Kadin Jateng sendiri juga sudah melaksanakan Kadin Space - Social Program Asistance & Community Empowerement dimana bukan hanya sekadar charity tapi juga memberdayakan komunitas yang ada. "Kita tidak hanya memberikan ikan tapi juga kail, bahkan kadang kita harus buatkan kapalnya," ujar Ferry Firmawan dalam dialog Jago Bisnis kerjasama Kadin Jawa Tengah dan Suara Merdeka Network di Studio TVKU Semarang, Rabu (27/3) malam.

Narasumber lainnya dalam dialog Jago Bisnis bertema "Peran Dunia Usaha dalam Pengentasan Penyandang Masalah Kesejahteraan Sosial" adalah Kepala Dinas Sosial Provinsi Jateng Nur Hadi Amiyanto.

CSR atau tanggung jawab sosial perusahaan, menurut Ferry, adalah soal komitmen bahwa keuntungan yang didapat bukan hanya untuk kepentingan perusahaan tetapi juga untuk mendorong kesetiakawanan sosial di lingkungan sekitarnya. Tanggungjawab sosial ini sekaligus juga upaya membangun loyalitas para konsumen atau pelanggannya.

"Kadin sebagai institusi tempat bernaungnya asosiasi diharapkan bisa ikut menggerakkan semua anggotanya dan CSR ini bisa jadi momentum dan harus jadi lifestyle atau gaya hidup," katanya.

Ditambahkan, Kadin juga bisa menggerakkan asosiasi usaha yang ada di bawahnya misalnya dengan asosiasi perumahan untuk membangun hunian sederhana.
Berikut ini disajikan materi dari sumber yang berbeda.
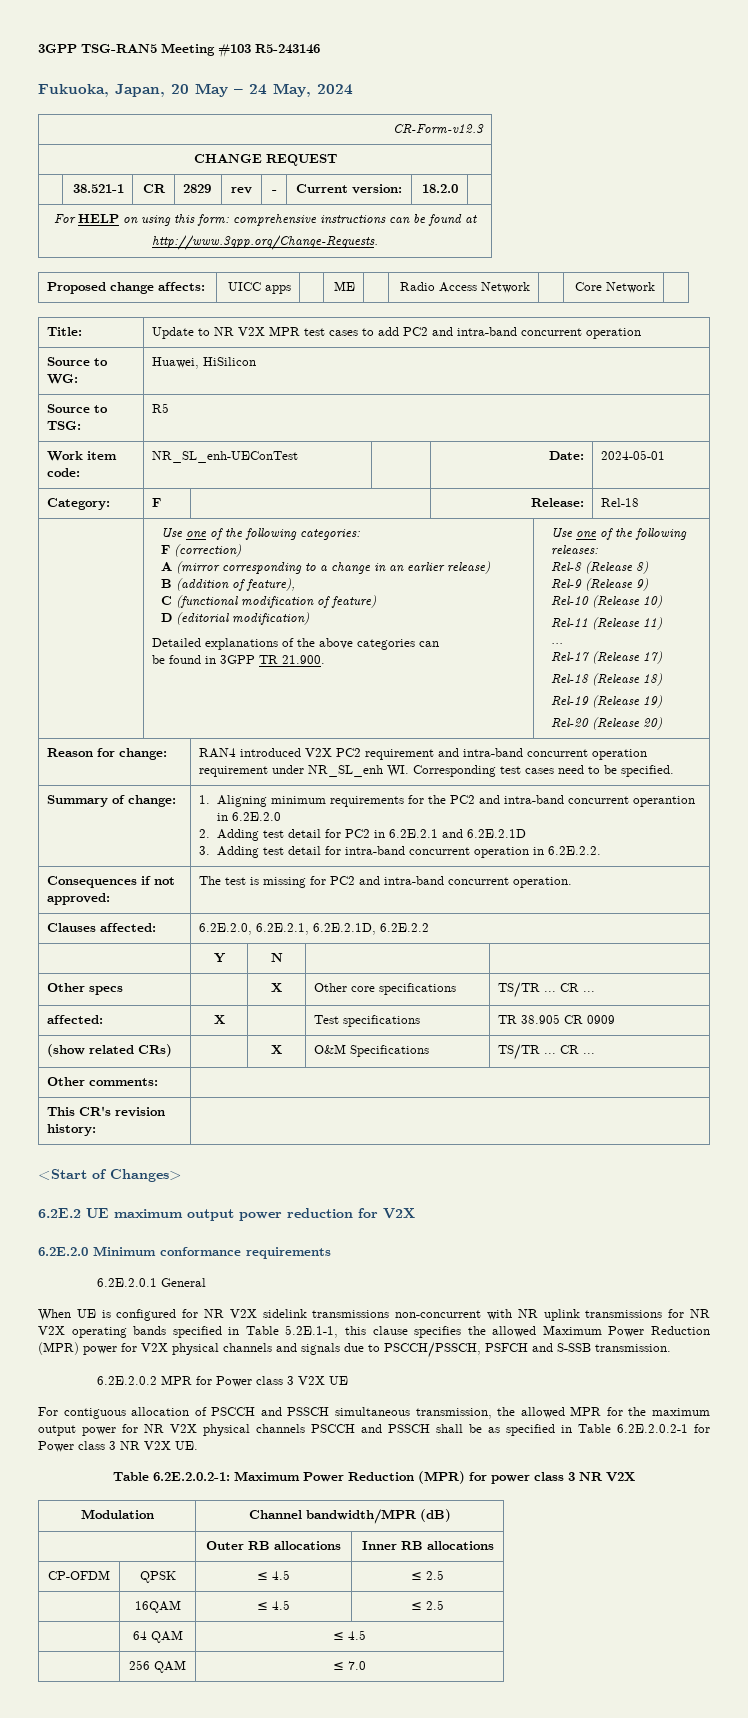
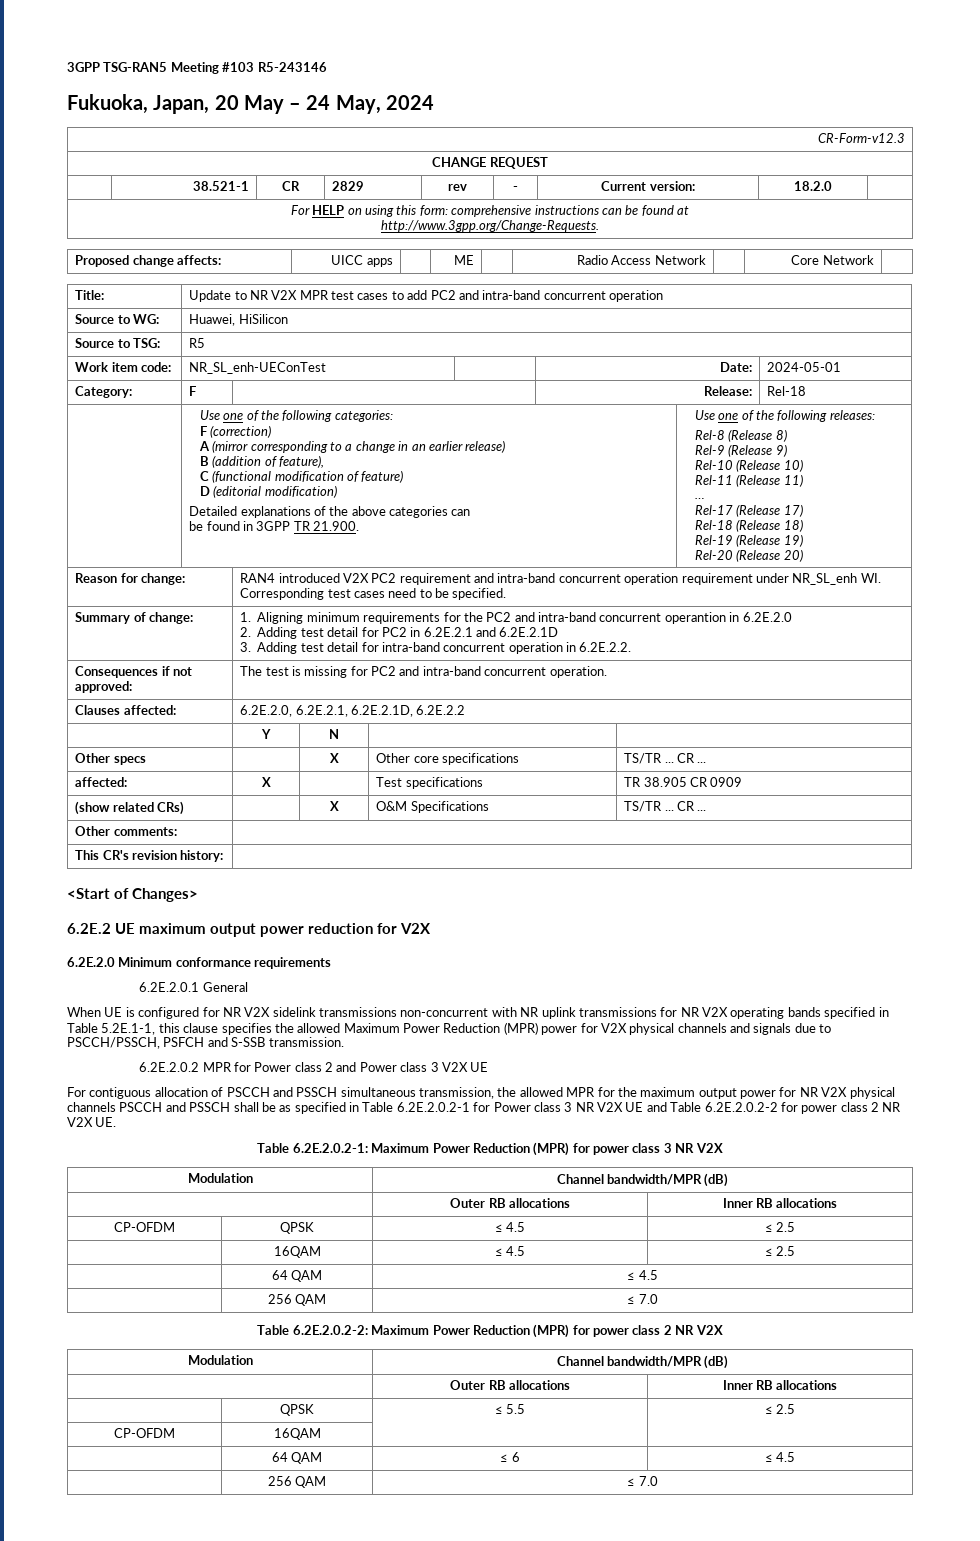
(283, 1380) none -> [325,1062,428,1072] 2 and Power class
(171, 1445) none -> [625,1102,902,1114] [67,1117,93,1127] UE and Table 6.2E.2.0.2-2 for power class 2 NR V2X
(366, 1665) none -> [257,1324,723,1338] [187,1355,253,1365] [556,1355,729,1369] [450,1380,570,1390] [722,1380,838,1390] [280,1404,314,1416] [494,1404,526,1414] [764,1404,796,1414] [114,1428,175,1438] [273,1428,321,1440] [271,1452,323,1464] [500,1452,520,1462] [764,1452,796,1462] [267,1476,327,1488] [627,1476,658,1486] // Table 6.2E.2.0.2-2: Maximum Power Reduction (MPR) for power class 2 NR V2X // Modulation | Channel bandwidth/MPR (dB) // | Outer RB allocations | Inner RB allocations // | QPSK | ≤ 5.5 | ≤ 2.5 // CP-OFDM | 16QAM | | // | 64 QAM | ≤ 6 | ≤ 4.5 // | 256 QAM | ≤ 7.0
Koordinasi bersama dengan korporasi ini juga memiliki progress yang signifikan.

"Kita berusaha ke depan untuk melakukan yang lebih berkelanjutan mengenai program Kadin Space supaya bisa lebih bermanfaat," terang Ferry.

Sementara itu, menurut Kadinsos Jateng Nur Hadi Amiyanto menilai, sebagai garda terdepan pengawal pelayanan pada PMKS tentunya sudah banyak upaya yang telah dilakukan mengacu pada empat pilar. Mulai dari pilar penjamin, rehabilitasi, perlindungan dan pemberdayaan telah dilakukan untuk PMKS yang ada di Jateng. Secara konstitusi, lanjut dia, negara harus melindungi orang telantar, fakir miskin harus dipelihara oleh negara.

"Tercatat ada 4 juta lebih penyandang masalah kesejahteraan sosial di Jateng. Kita harus upayakan untuk mengawal pelayanan pada PMKS. Di pilar rehabilitasi misalnya di dalam panti menjadi tugas pusat dan pemprov sedangkan di luar panti adalah tugas pemkab," papar Nur Hadi.

Sejauh ini Jateng adalah provinsi paling ramah PMKS dengan jumlah panti sosial yang dikelola provinsi cukup banyak lebih dari 50 buah. Bahkan tahun ini juga akan membangun dua panti lagi untuk eks penyandang gangguan jiwa di Kabupaten Pekalongan dan Cilacap. Selain untuk penyandang gangguan jiwa, juga terdapat panti bagi lansia terlantar dan panti untuk anak serta balita.

"Di provinsi juga ada forum CSR yang dipimpin Sekda dan kami berterimakasih dengan Kadin yang sudah banyak membantu terkait permasalahan PMKS ini. Mungkin sudah puluhan miliar bantuan yang telah disampaikan," imbuhnya.